ACTION ITEM: Read through the listing below and return only the lines containing "tall".
—————
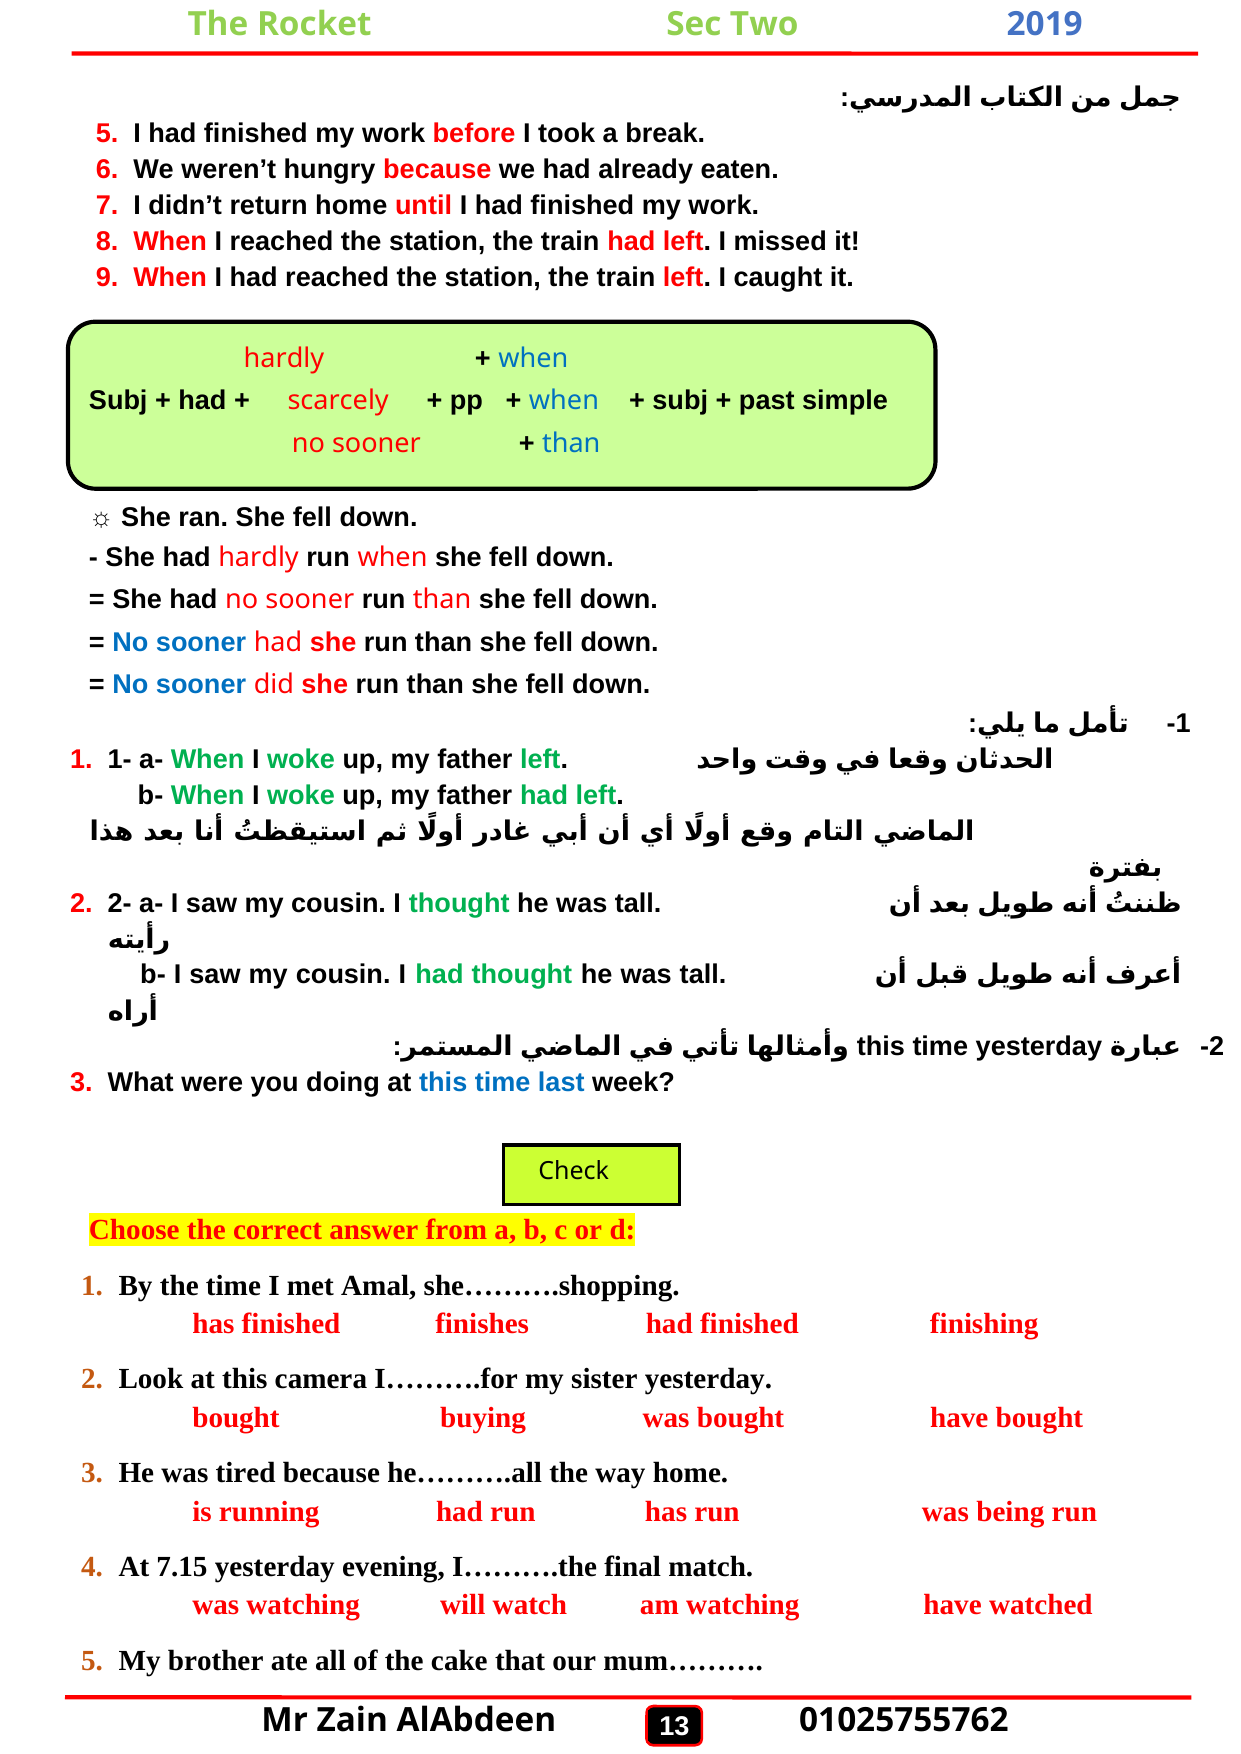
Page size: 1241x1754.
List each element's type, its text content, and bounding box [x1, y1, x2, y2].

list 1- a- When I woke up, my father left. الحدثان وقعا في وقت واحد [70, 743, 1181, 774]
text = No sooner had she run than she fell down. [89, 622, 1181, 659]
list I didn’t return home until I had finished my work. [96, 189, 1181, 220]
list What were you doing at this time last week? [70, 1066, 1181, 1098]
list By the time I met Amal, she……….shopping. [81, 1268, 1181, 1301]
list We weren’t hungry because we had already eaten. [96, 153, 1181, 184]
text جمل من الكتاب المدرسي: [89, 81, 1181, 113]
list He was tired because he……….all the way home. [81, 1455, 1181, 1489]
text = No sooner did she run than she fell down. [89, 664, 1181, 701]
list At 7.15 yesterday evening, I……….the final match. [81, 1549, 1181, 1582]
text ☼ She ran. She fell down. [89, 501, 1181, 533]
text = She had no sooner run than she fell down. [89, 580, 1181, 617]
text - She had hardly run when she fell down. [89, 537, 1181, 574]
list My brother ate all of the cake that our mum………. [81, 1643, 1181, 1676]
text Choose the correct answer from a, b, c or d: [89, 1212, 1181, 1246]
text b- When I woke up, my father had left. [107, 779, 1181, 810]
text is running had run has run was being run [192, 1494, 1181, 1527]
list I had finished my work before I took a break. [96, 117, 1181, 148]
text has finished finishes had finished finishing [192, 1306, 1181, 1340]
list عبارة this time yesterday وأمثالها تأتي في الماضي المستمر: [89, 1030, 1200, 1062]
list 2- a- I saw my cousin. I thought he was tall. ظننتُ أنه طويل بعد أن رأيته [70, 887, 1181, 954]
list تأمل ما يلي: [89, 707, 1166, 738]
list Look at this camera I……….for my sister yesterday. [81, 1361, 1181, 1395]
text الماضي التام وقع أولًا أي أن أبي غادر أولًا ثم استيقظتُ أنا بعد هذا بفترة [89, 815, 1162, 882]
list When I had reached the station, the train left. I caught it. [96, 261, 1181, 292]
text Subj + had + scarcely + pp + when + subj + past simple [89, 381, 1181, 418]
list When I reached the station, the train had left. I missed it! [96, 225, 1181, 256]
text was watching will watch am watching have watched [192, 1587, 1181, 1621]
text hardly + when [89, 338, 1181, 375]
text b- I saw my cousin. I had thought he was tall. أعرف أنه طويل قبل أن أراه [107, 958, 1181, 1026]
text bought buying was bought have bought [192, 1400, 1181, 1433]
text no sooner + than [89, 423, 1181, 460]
—————
YOUR RESPONSE:
list 2- a- I saw my cousin. I thought he was tall. ظننتُ أنه طويل بعد أن رأيته [70, 887, 1181, 954]
text b- I saw my cousin. I had thought he was tall. أعرف أنه طويل قبل أن أراه [107, 958, 1181, 1026]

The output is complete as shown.